In conjunction with the large suckler herd, Brian works off-farm as a nutrition consultant.

Brian is no stranger to technology, as this helps him to run both businesses smoothly. Herdwatch was adopted on the farm for the past five years and – whether Brian is at home or abroad – he has access to his herd’s information.

“When it comes to breeding, I use the feature that tells me the cows that haven’t come into heat since they have calved. So, once they’re gone more than 42 days, we will look at intervention where I will scan those cows to see why they didn’t start bulling at that point.

“When a cow does come into heat, when I go into Herdwatch, it’s easier just to record the serve-off rather than have to go through all the herd,” he explained.

“I find the watchboard feature very handy because it’s pin-pointing to me what animals are likely to be repeating in the system and – as well as that – it pin-points the animals that are closest to calving, so I can pen them separately while they are inside the shed.”
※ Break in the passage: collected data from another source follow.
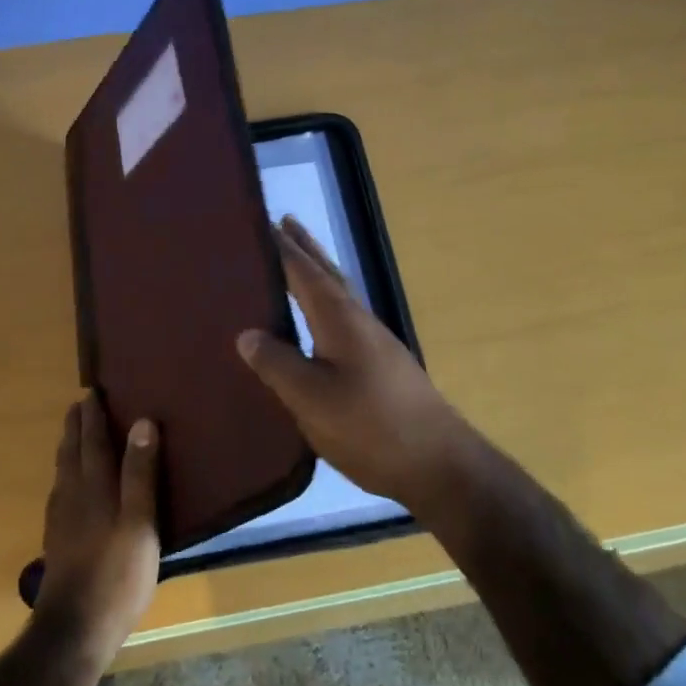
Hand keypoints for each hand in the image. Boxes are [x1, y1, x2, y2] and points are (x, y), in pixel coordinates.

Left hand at [35, 394, 160, 656]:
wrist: (75, 628)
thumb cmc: (117, 573)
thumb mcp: (140, 521)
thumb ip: (140, 472)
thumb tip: (142, 422)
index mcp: (95, 487)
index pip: (93, 441)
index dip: (93, 416)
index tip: (91, 391)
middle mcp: (73, 496)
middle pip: (72, 452)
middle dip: (76, 427)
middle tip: (78, 405)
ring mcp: (62, 520)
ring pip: (62, 472)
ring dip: (68, 447)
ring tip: (72, 435)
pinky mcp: (58, 541)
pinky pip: (60, 492)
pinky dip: (65, 475)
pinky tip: (67, 487)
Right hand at [236, 217, 478, 510]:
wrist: (439, 464)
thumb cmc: (370, 426)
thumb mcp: (311, 398)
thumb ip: (277, 364)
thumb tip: (246, 334)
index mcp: (339, 319)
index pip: (305, 272)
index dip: (283, 249)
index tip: (264, 221)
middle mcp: (359, 321)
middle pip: (329, 274)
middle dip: (306, 250)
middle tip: (284, 224)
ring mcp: (376, 344)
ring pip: (341, 296)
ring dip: (318, 275)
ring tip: (296, 266)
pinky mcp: (383, 367)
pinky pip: (346, 320)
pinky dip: (326, 306)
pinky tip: (319, 326)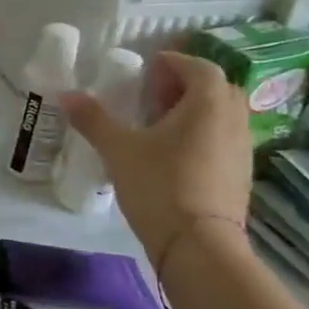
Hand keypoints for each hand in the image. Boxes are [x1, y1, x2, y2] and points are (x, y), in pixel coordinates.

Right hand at [61, 51, 250, 271]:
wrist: (199, 246)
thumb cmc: (159, 184)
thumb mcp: (118, 148)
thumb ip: (93, 119)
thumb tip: (66, 94)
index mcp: (208, 104)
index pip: (200, 67)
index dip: (175, 62)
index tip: (149, 66)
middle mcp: (233, 121)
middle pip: (218, 89)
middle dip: (188, 85)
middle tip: (154, 93)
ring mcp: (242, 151)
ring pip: (223, 117)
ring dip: (196, 111)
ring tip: (160, 123)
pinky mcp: (240, 177)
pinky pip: (223, 141)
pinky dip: (202, 136)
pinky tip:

The ability to order replacement tags on the Herdwatch app has sped up this process and made life easier on the Tipperary holding.

“When you are strolling around the field and you see a cow is after losing a tag, you can put it into Herdwatch that she has lost it or if you see it on the feed passage during the winter, you can order replacements tags through Herdwatch.

“Since I started using Herdwatch, the blue book has been made redundant inside in the filing cabinet,” he concluded.